Und fast mechanisch las er heute, ohne zuerst weiter zu denken, dieses Wort Goethes: »Der Zweck des Lebens ist das Leben selbst«. Der Zweck des Lebens ... Der Zweck des Lebens ist ... Rechts über der Pantheonskuppel stand das Sternbild der Waage. Der Zweck des Lebens ... Lola. Niemanden liebt sie. Wie kann man so leben? Wie kann man so leben ohne Liebe? Und die anderen denn? Ist Edgar einer Liebe fähig? Jetzt hat er es heraus! Alle, alle diese Zeitgenossen um ihn herum, die ohne Glauben, ohne Ehrfurcht, ohne anderen Trieb leben als den zur Erfüllung der Sinne, und die lachen, wenn einer sagt, er habe ein Ideal, irren sie sich denn alle, oder haben sie nicht vielleicht doch irgendwo recht? Lola zieht nervös die Augenbrauen zusammen, wenn er sie zufällig an ihre gemeinsam verbrachte Pazifistenzeit erinnert. Sie haßt die Vergangenheit, sie lebt wie die Blume nur diesem Tag, ob es nebelt oder sonnt. Seltsames Weib, so klug und doch so erdennah. Und die Cocherelianer, die zu allem Nein sagen und den Mund verziehen, sie sterben deshalb noch lange nicht, sondern tanzen und trinken, tagaus, nachtein. Sie wissen! Und auch ihr Nein ist ein Ja, sie kosten mit ungeheurem Raffinement die Süße dieses Neins aus, wie man Haschisch kostet und die Nähe des Todes, die Gefahr des Abgrunds. Auch das ist Leben. Das Leben ist der Zweck Lolas, ist der Zweck Edgars, ist der Zweck seiner Mutter, Madame de Tizac, ist der Zweck dieser ganzen verzweifelten Menschheit.
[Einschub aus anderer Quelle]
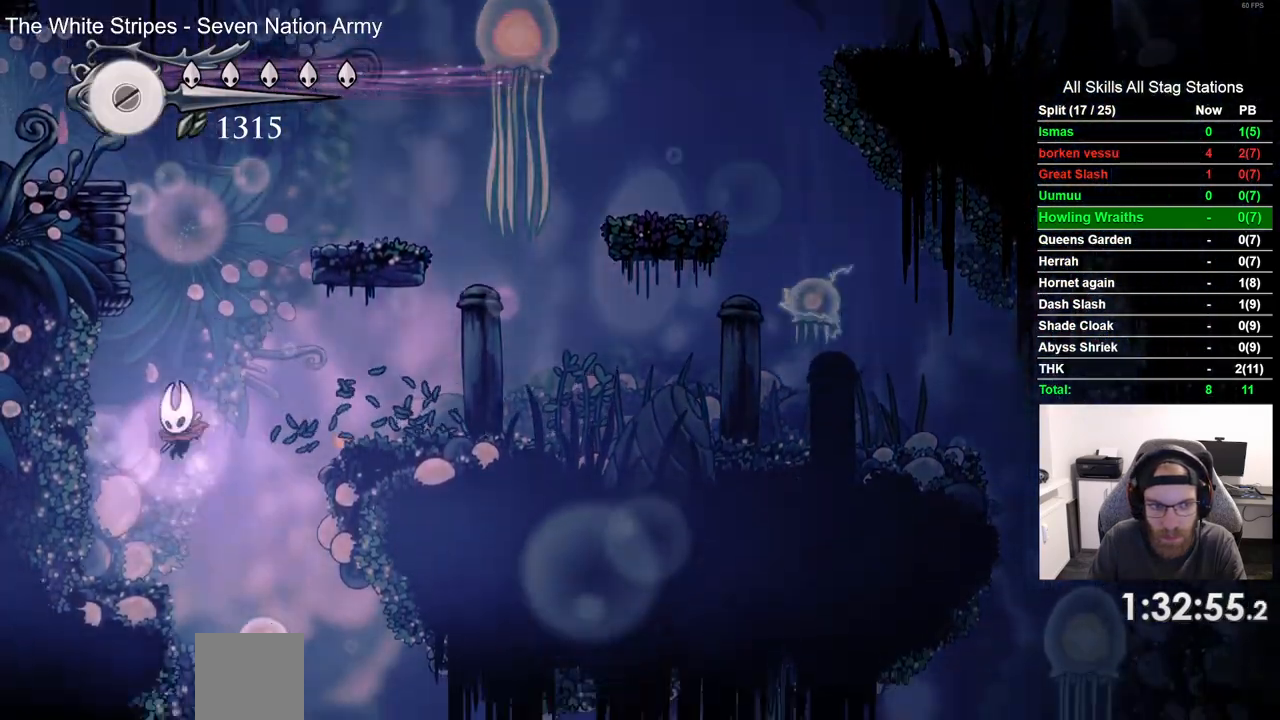
{"buttons": ["DPAD_RIGHT"], "left_stick": "center", "right_stick": "center", "events": [[233, "DPAD_LEFT", "up"], [233, "DPAD_UP", "down"], [283, "DPAD_UP", "up"], [283, "left_stick", "up-right"], [333, "DPAD_RIGHT", "down"], [333, "left_stick", "center"]]}
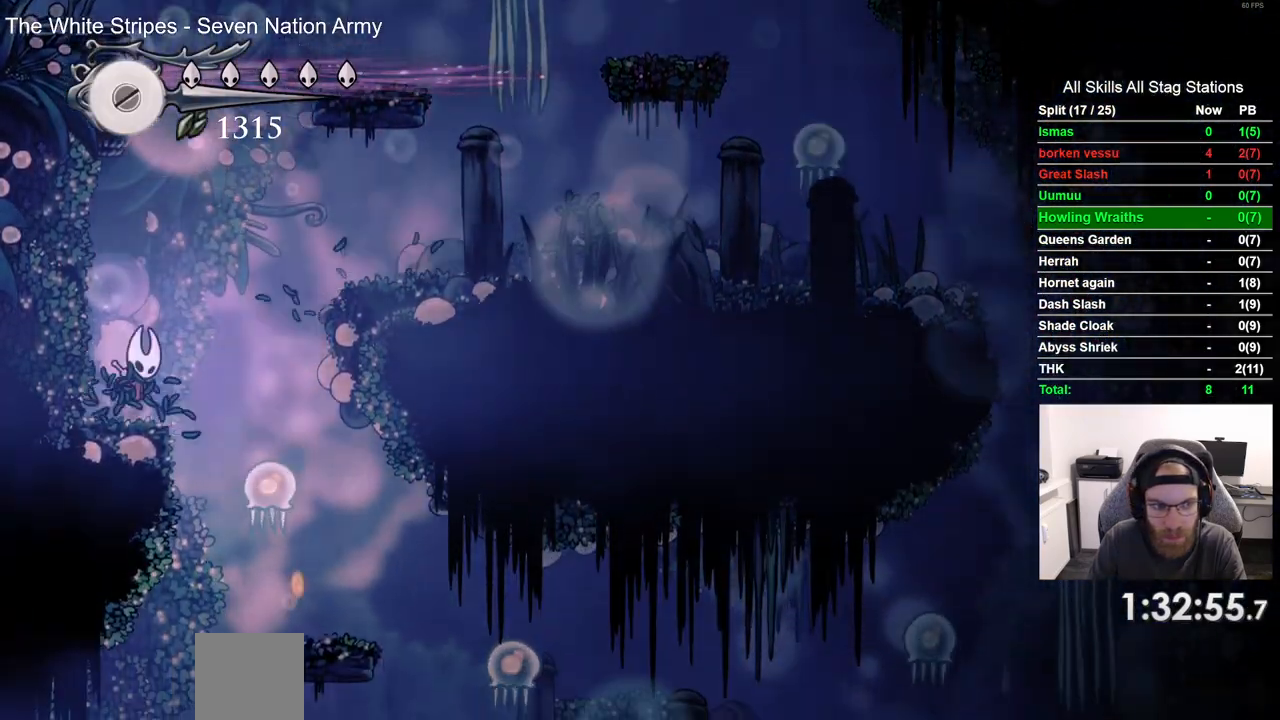
{"buttons": ["DPAD_LEFT"], "left_stick": "center", "right_stick": "center", "events": [[150, "DPAD_RIGHT", "up"], [467, "DPAD_LEFT", "down"]]}
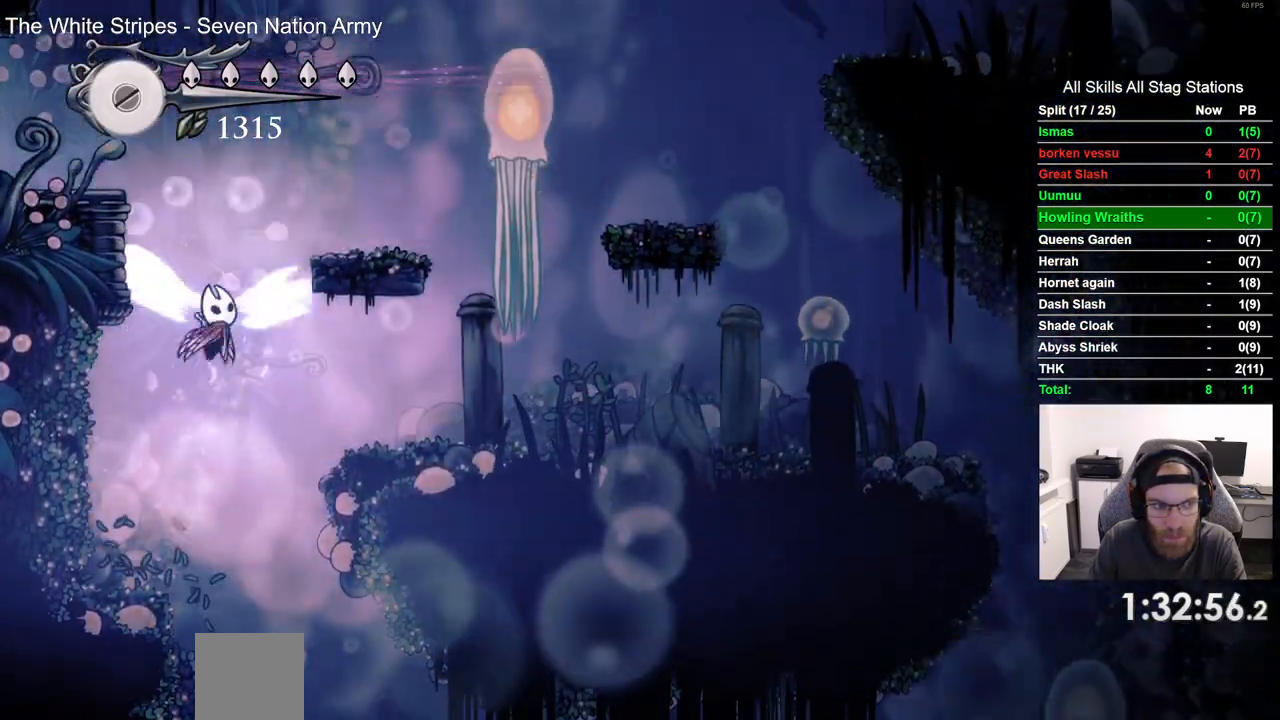
{"buttons": ["DPAD_LEFT"], "left_stick": "center", "right_stick": "center", "events": []}
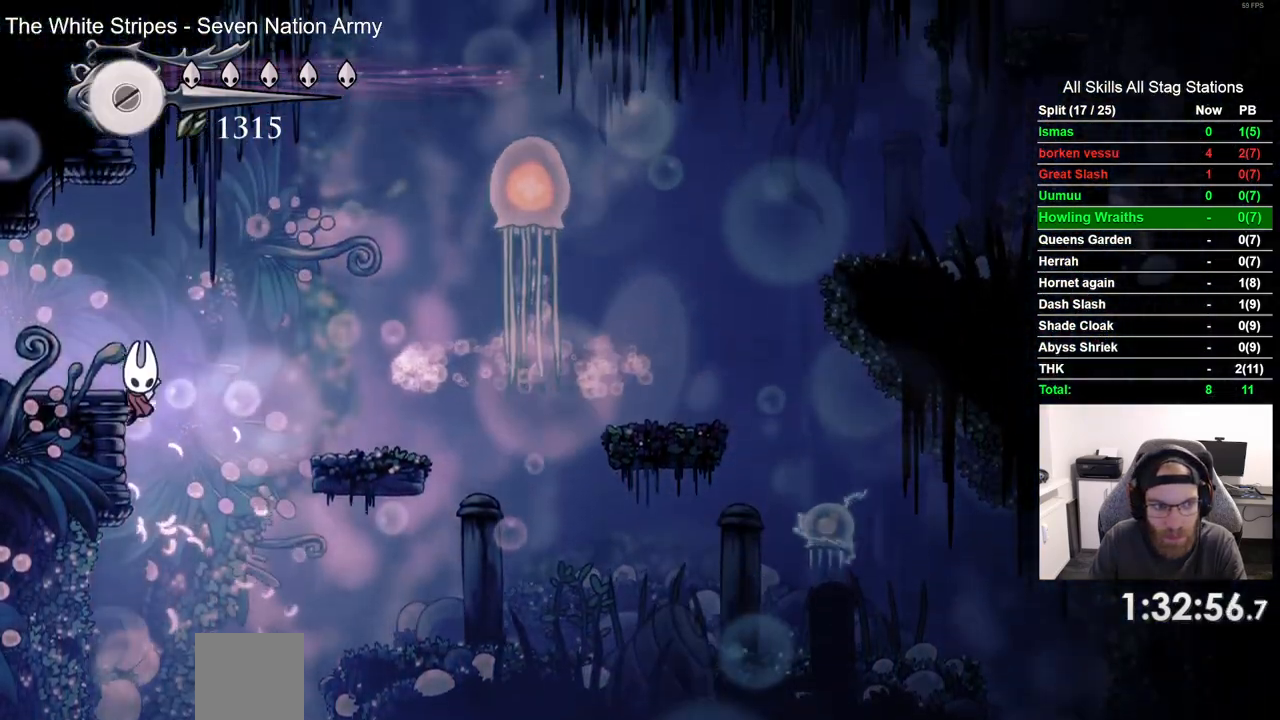
{"buttons": ["R2", "DPAD_LEFT"], "left_stick": "center", "right_stick": "center", "events": [[450, "R2", "down"]]}
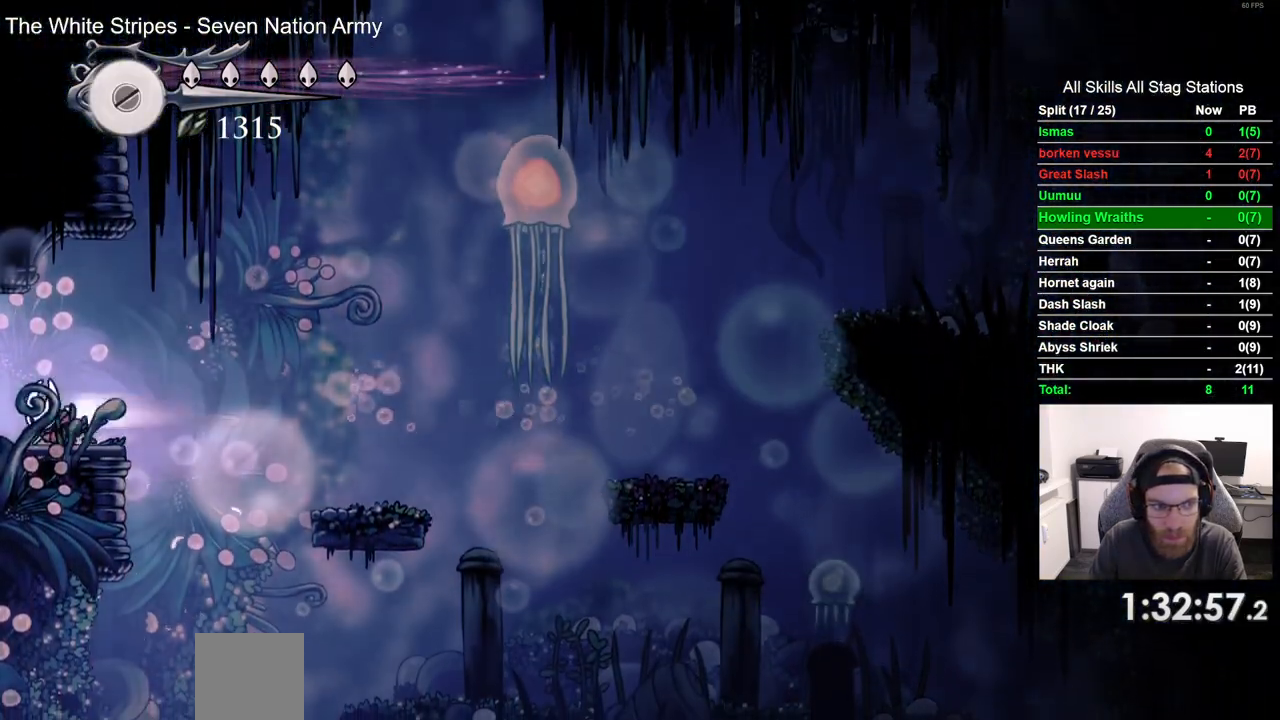
{"buttons": ["DPAD_LEFT"], "left_stick": "center", "right_stick": "center", "events": [[150, "R2", "up"]]}
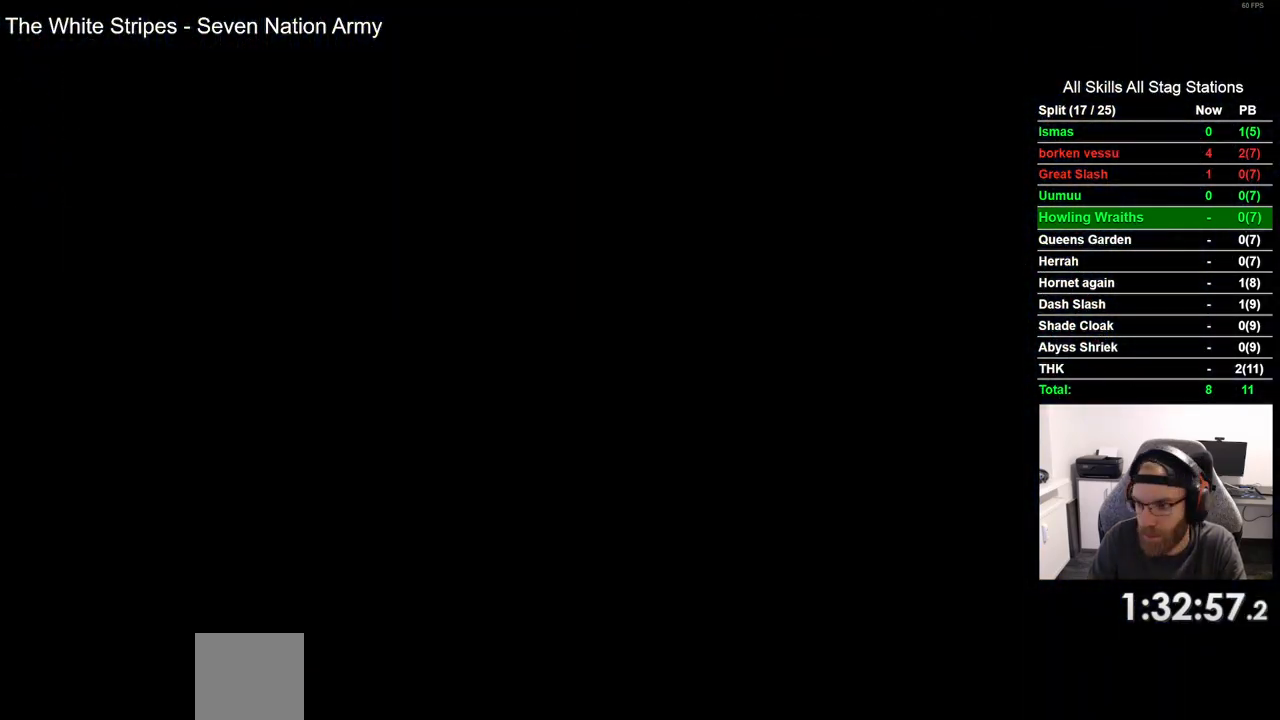
{"buttons": ["DPAD_LEFT"], "left_stick": "center", "right_stick": "center", "events": []}
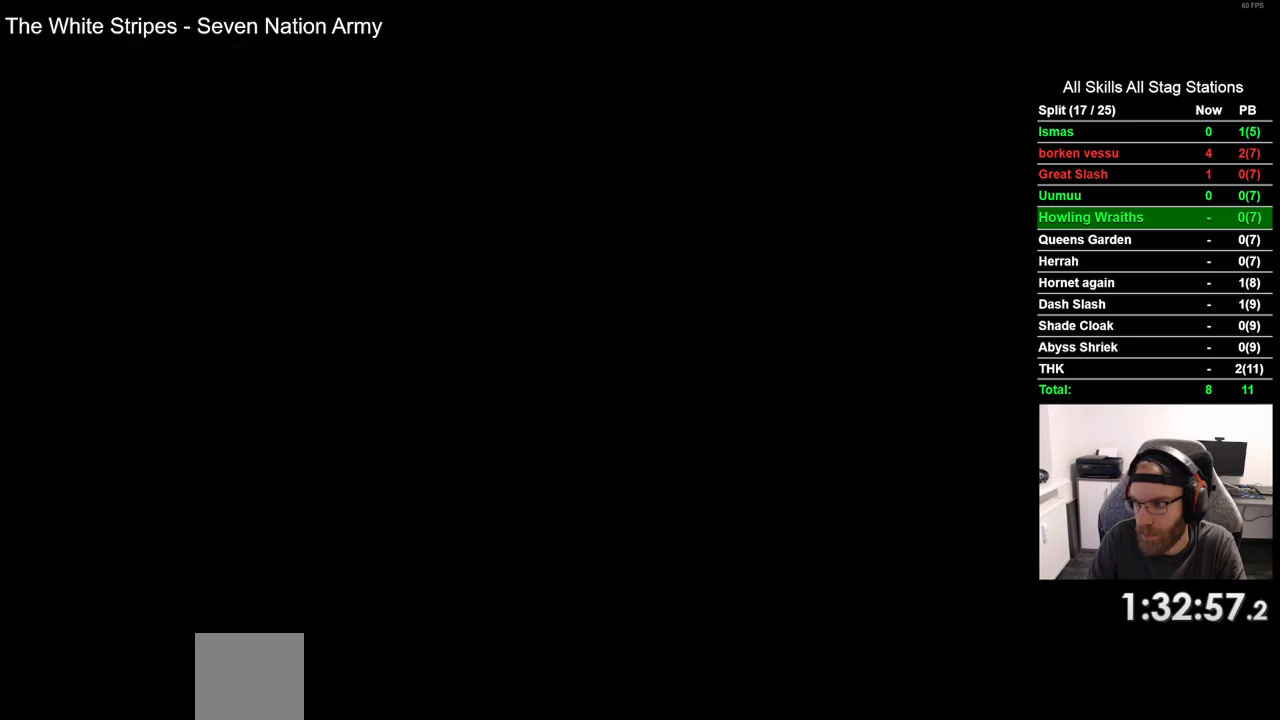
{"buttons": ["DPAD_LEFT"], "left_stick": "center", "right_stick": "center", "events": []}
Blitzschnell, in Edmunds spekulativem Hirn, entwickelt sich der Dreh, der ihn retten soll.

Es gibt verschiedene Arten, sich dem Unvermeidlichen gegenüber zu verhalten. Der Skorpion, um den man mit Kreide einen Kreis auf den Boden gezeichnet hat, hält sich für verloren und glaubt seinem Schicksal nur dadurch zu entgehen, daß er sich seinen Giftstachel ins eigene Gehirn bohrt – der Skorpion ist das einzige Tier, das in vollem Bewußtsein Selbstmord verübt.

Befindet sich ein Mitropäer, namentlich ein Deutscher, dem Unvermeidlichen gegenüber, benimmt er sich anders. Er erfindet einen Dreh in seinem Kopf, demzufolge, aus einer gewissen Gedankenspekulation heraus, er die Tatsachen völlig anders beleuchtet; er deutet sich den Kreidekreis einfach weg. Er hängt die Sonne um, von links nach rechts, und plötzlich ist dort Licht, wo eben Schatten war, und umgekehrt. Er begeht andauernd Geschichtsfälschungen, um sich selbst in helleres Licht zu stellen. Das ist es, was man Dreh nennt.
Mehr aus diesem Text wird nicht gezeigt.